Finance Minister AMA Muhith on Monday urged the International Monetary
Fund to support low income countries like Bangladesh with trade
financing to help them face the challenges of the global recession.
He also called upon the LICs to raise their voice to get a fair share
of the US$ 1.1 trillion fund, which the developed nations recently
pledged for bailing out the recession-hit nations. 'If you [IMF]
are thinking simply of supporting a country's BoP (Balance of Payment)
deficit, then you are mistaken,' Muhith told the inaugural session of
an international workshop on Global Financial Crisis at Sonargaon
Hotel. He said Bangladesh does not have a serious BoP problem, but
the crisis lies in trade financing as it has to import economic
essentials like food, fuel and fertilizer with financing at higher
prices from the external markets. 'There is enormous global reserve
and that could be used for trade financing,' he said, stressing the
need for changing attitudes of institutions like IMF with the present
day demands. Bangladesh Bank, the central bank of the country, and
UN Economic and Social Commission for the Asia and the Pacific (ESCAP)

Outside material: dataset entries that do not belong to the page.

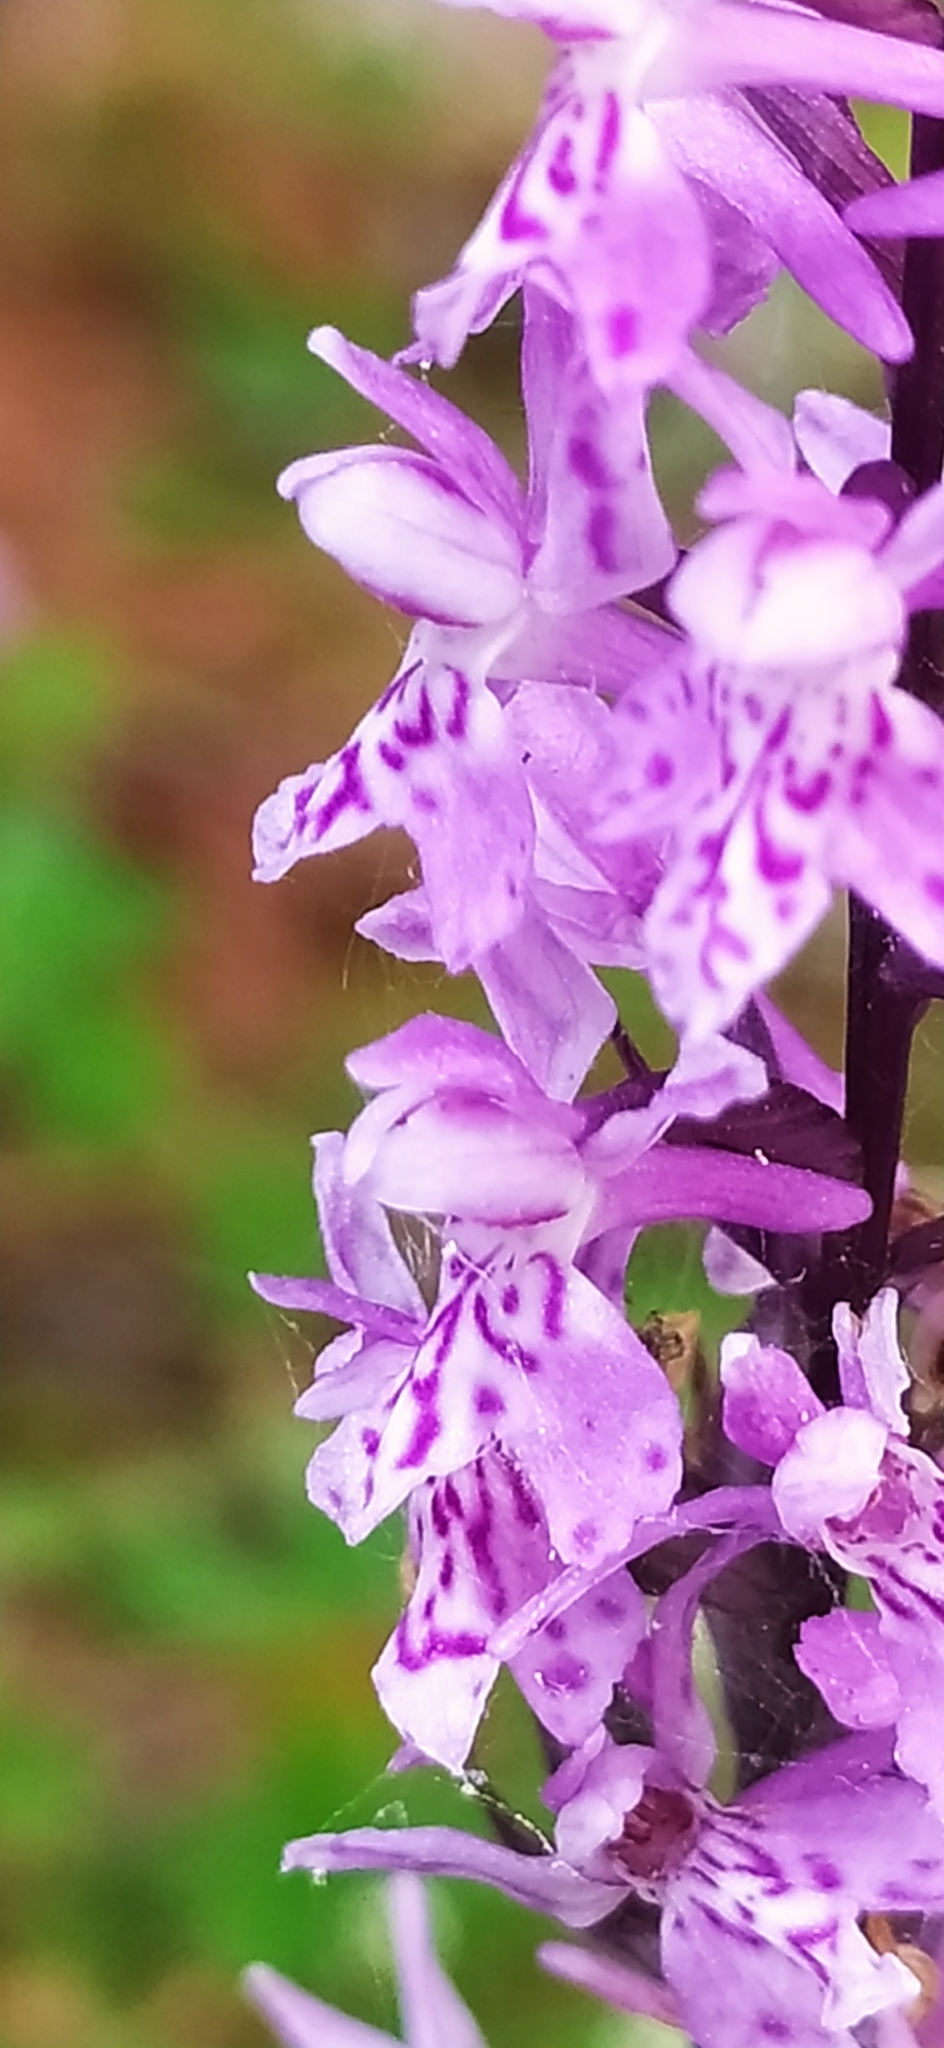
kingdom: Plantae
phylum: Tracheophyta
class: Liliopsida
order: Asparagales
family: Orchidaceae
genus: Dactylorhiza
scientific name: Dactylorhiza maculata
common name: Heath spotted-orchid
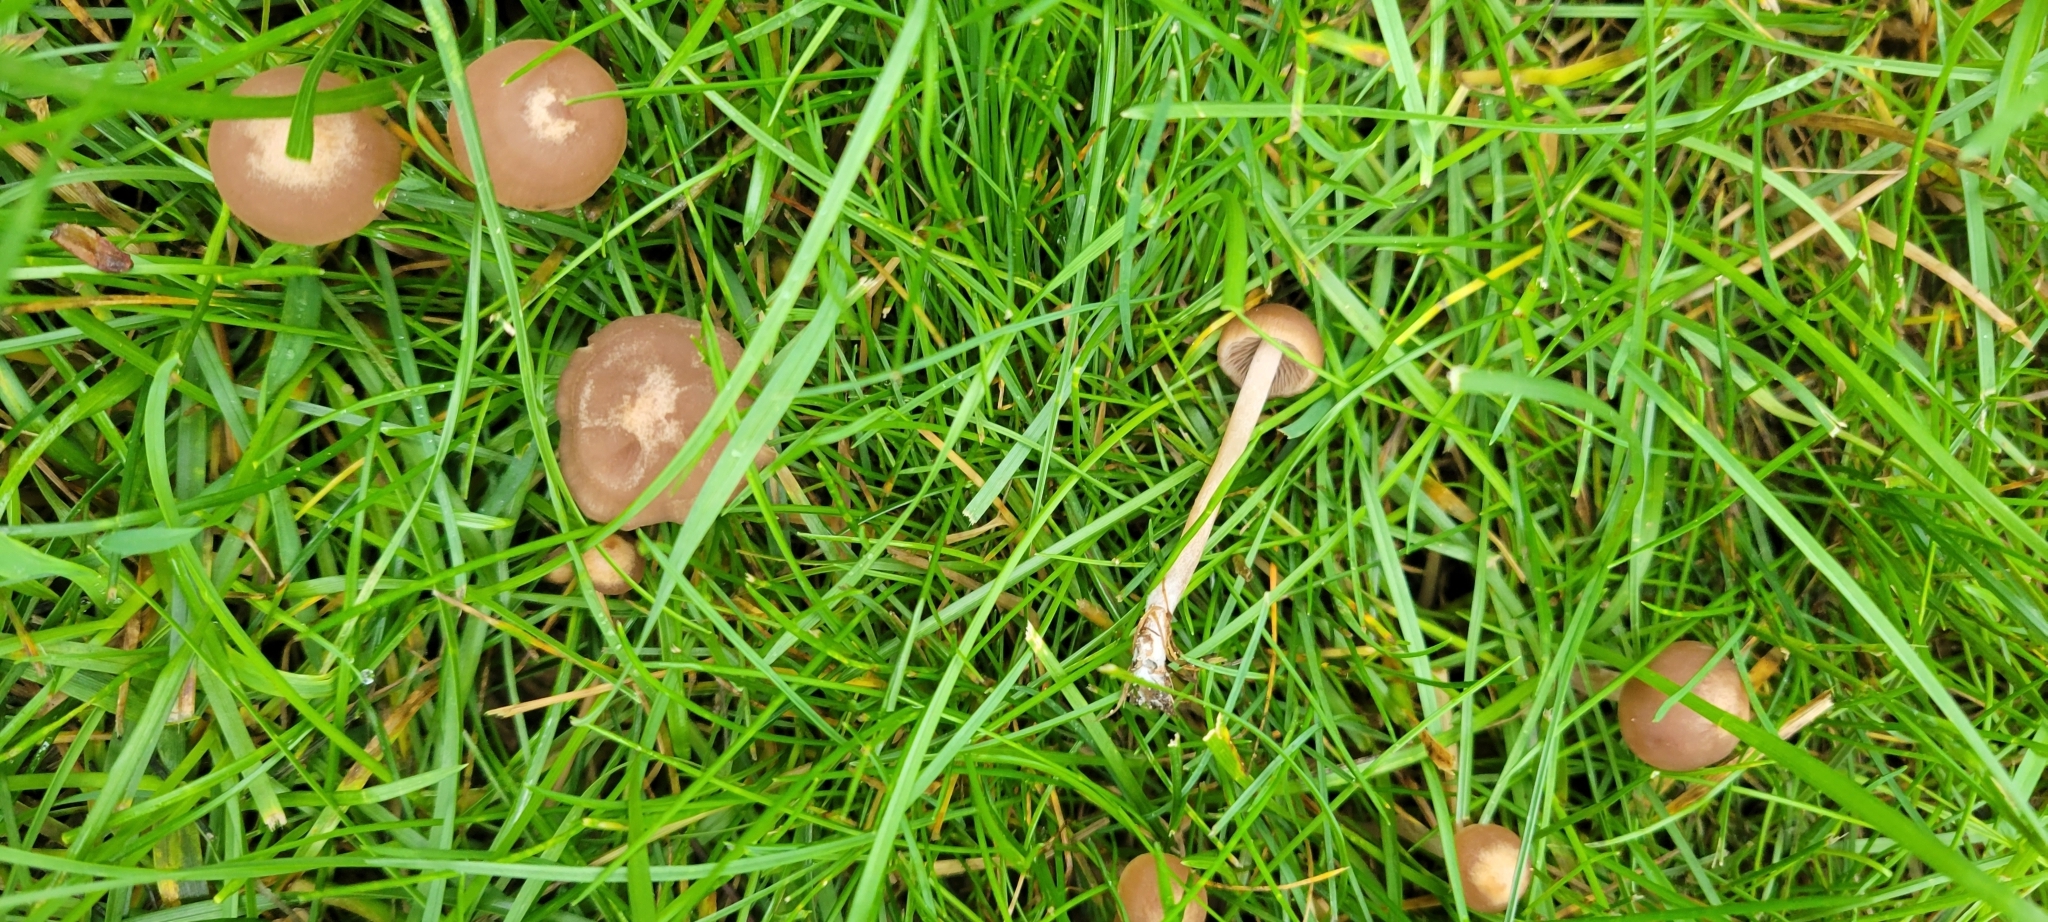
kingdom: Fungi
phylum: Basidiomycota
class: Agaricomycetes
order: Agaricales
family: Bolbitiaceae
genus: Panaeolina
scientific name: Panaeolina foenisecii
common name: Brown hay cap
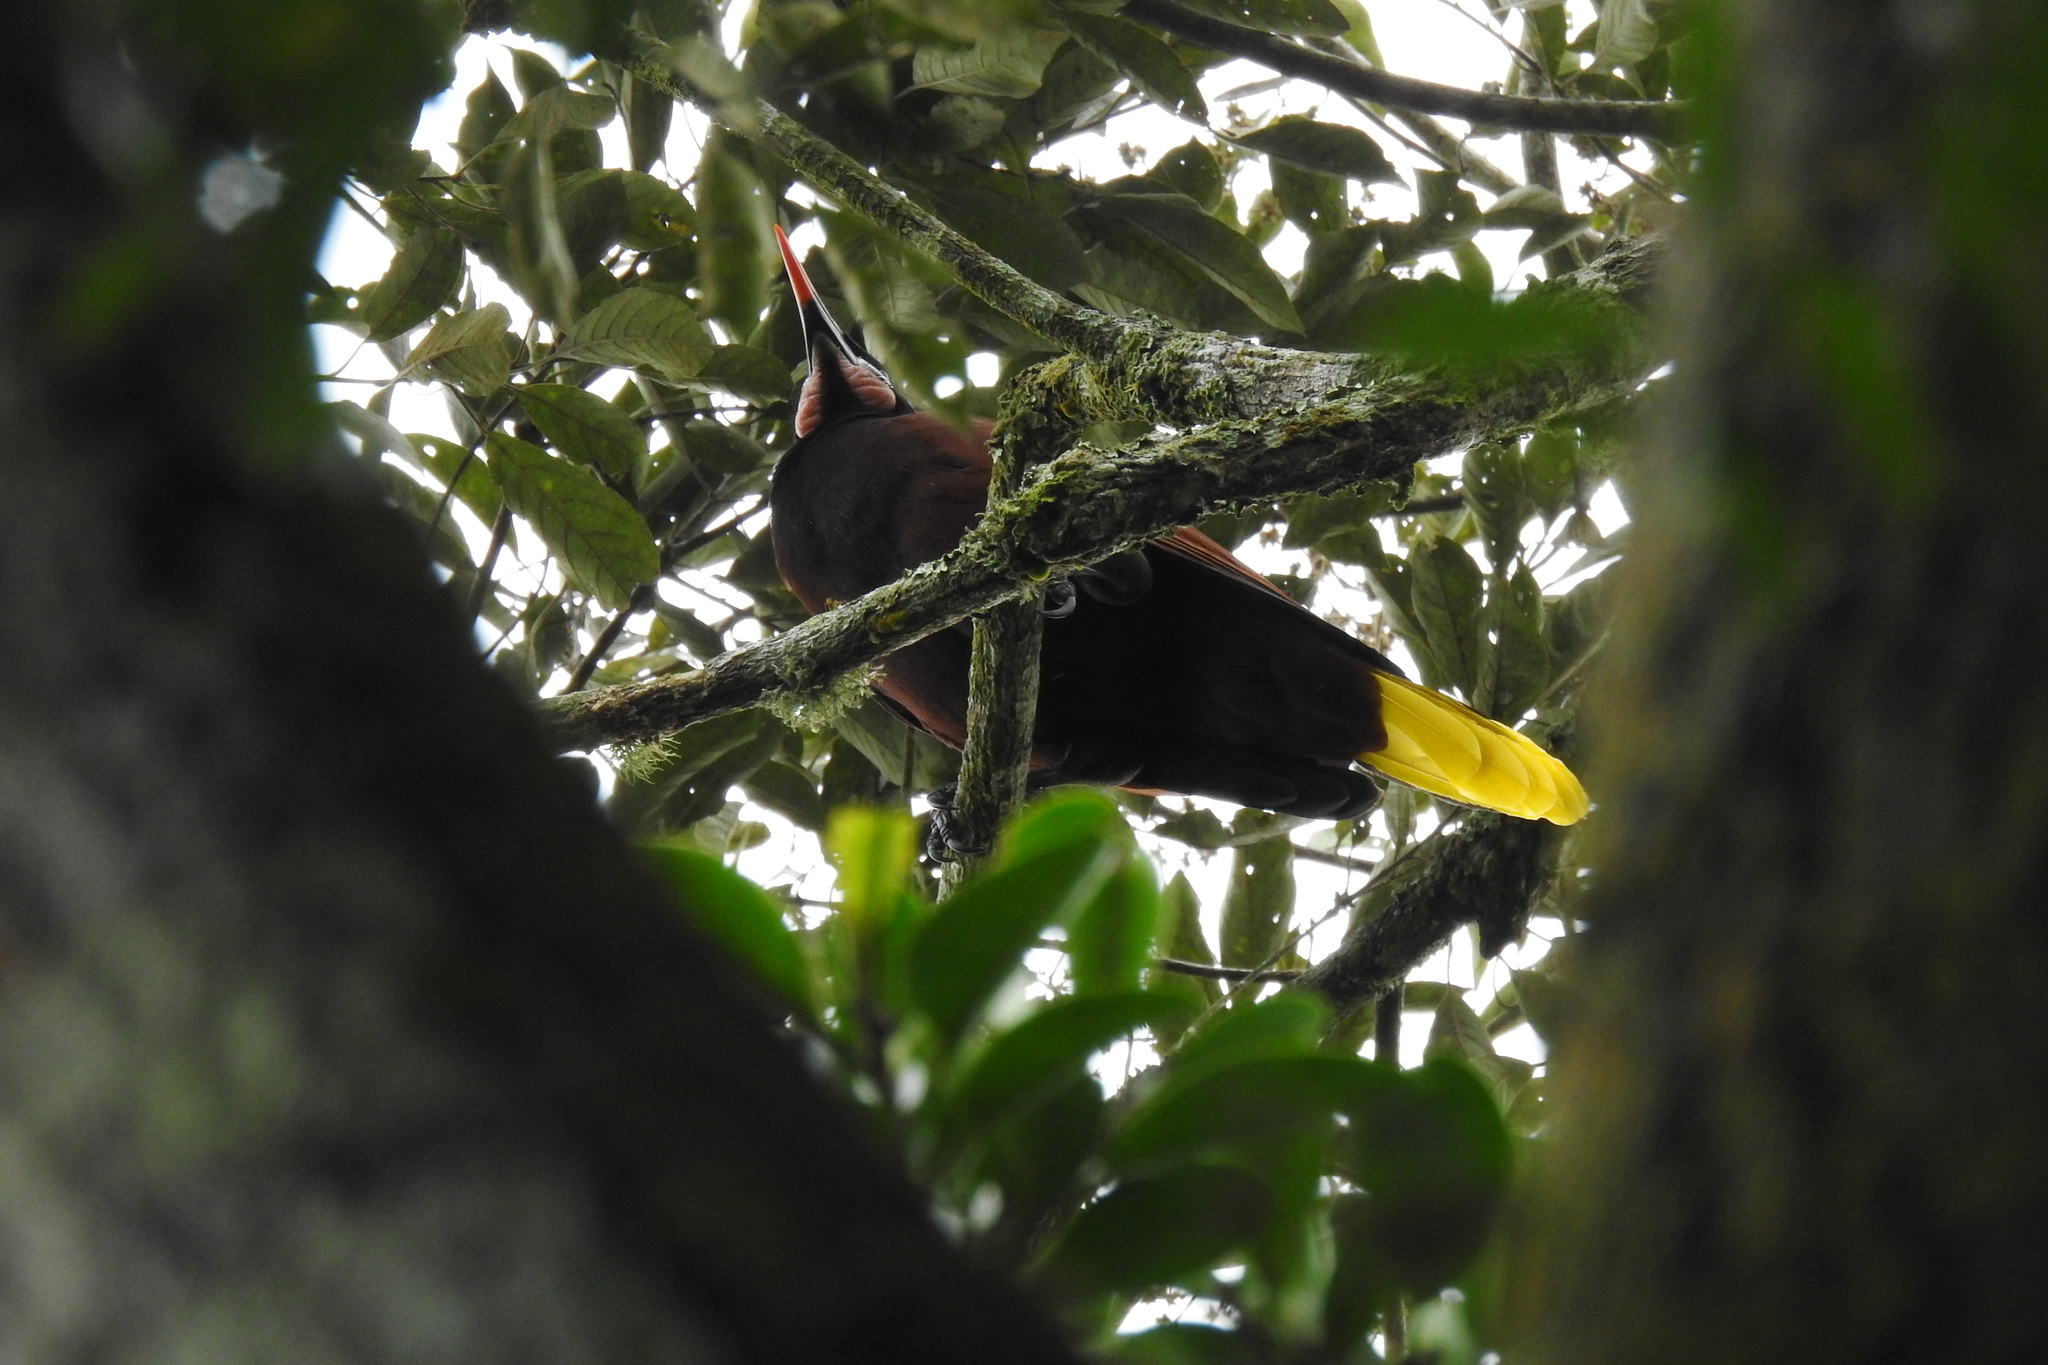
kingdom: Animalia
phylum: Chordata
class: Aves
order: Passeriformes
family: Icteridae
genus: Psarocolius
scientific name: Psarocolius montezuma
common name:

jointly organized the 4-day workshop on ' Strengthening the Response
to the Global Financial Crisis in Asia-Pacific: The Role of Monetary,
Fiscal and External Debt Policies.' Officials from Finance
Ministries and central banks of the region, and representatives from
UN organizations, World Bank, IMF, ADB and NGOs are taking part at the
workshop to share experiences and ideas on how they have responded to
the global crisis and would face in the future individually and
collectively. Finance Minister Muhith said countries like
Bangladesh, facing challenges of poverty alleviation, protection of
social investment and infrastructure development, need some resources
from outside. 'We want to see how the trillion dollar fund is
distributed to the benefit of the LICs,' he said, urging the LICs to
raise their voice in getting a fair share of the fund to support them
keep up with economic growth, protecting the social investment, in
infrastructure development and facing the new challenge of climate
change adaptation. He also called upon the participants of the
workshop to give some thought on the issues to draw attention of the
developed countries in these regards. In his keynote address,
Bangladesh Bank Governor Dr Atiur Rahman stressed the need for faster
growth of intra-regional exports of primary, intermediate and finished
goods as well as capital goods to reduce dependence on the debt-driven
demand markets of North America and Europe. He recommended
development of regional bond market to channel regional savings into
real sector development instead of investing the savings in the
complex western financial markets. The BB Governor called upon the
nations in the Asia-Pacific to urge the more affluent emerging
economies to broaden windows of concessional lending to the
governments of lower income economies. He also urged the nations to
present in the UN, IMF, World Bank and other global forum a unified
front favouring a new global financial architecture that ensures
global financial and economic stability.